“I'm not in a position to either understand fully or talk about what happened in Helsinki,” Coats said matter-of-factly.
That's a rather stunning statement. Coats could have just said, “I can't talk about it,” but he also noted that he can't “understand fully.” It remains a mystery to him.
If there is one person who perhaps should be made to fully understand that meeting, Coats might be it. He oversees the government agencies tasked with combating a repeat of what happened in 2016, and he has been out front in raising red flags about the lack of urgency on confronting the ongoing threat.
Coats has made his concerns known both about the lack of preparedness and Trump's conduct in a news conference after the Helsinki summit. “Obviously, I wished he had made a different statement,” Coats said at the Aspen Security Forum two weeks ago. He added: “If he had asked me how that ought to be conducted, I would have suggested a different way.”
At the same event, Coats was confronted with breaking news that Trump wanted another summit with Putin, and Coats dropped his guard and made his exasperation clear.

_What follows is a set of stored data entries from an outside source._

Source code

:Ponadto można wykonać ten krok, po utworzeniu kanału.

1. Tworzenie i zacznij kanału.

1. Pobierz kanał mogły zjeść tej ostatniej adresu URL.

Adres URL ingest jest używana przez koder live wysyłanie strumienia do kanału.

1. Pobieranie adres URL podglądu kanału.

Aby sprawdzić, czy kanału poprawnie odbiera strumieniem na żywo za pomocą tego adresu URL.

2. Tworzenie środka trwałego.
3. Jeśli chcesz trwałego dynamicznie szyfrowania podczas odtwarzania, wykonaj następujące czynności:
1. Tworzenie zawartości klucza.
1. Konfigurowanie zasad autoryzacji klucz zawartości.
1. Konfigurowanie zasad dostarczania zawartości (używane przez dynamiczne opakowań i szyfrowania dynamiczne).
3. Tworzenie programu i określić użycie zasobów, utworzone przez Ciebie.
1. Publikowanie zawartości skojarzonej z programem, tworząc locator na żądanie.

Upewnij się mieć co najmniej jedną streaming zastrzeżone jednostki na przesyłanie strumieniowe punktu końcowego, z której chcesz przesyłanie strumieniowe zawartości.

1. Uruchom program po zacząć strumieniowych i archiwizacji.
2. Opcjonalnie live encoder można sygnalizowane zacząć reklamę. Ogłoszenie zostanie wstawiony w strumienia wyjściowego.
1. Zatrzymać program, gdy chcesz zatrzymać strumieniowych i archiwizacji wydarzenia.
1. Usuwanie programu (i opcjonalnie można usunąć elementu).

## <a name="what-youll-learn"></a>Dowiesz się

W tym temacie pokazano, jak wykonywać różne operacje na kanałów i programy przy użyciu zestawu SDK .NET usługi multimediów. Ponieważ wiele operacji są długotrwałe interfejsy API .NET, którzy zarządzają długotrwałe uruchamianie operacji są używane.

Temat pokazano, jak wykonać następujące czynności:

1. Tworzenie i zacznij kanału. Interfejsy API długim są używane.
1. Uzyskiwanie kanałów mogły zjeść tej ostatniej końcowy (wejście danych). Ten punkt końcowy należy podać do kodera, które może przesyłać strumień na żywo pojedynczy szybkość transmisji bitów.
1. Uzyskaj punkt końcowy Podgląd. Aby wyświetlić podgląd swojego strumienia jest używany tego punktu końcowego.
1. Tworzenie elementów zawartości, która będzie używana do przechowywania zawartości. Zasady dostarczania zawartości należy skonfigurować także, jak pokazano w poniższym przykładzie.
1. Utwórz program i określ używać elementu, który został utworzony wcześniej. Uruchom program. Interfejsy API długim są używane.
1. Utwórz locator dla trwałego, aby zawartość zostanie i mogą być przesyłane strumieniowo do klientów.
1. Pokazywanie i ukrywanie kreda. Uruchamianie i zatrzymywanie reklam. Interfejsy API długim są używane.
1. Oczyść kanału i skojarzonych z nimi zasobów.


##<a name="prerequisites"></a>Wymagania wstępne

Coats and other officials such as Homeland Security Secretary Kirstjen Nielsen, FBI Director Christopher A. Wray and NSA Director Paul Nakasone appeared at the news conference in a clear effort by the White House to counter an onslaught of media reports questioning whether the ongoing threat was being taken seriously less than 100 days before the 2018 elections. A large part of taking that threat seriously would seem to be informing people such as Coats about exactly what Putin and Trump discussed. The fact that that hasn't happened suggests, while these officials may be taking that threat seriously, the head of the executive branch still isn't.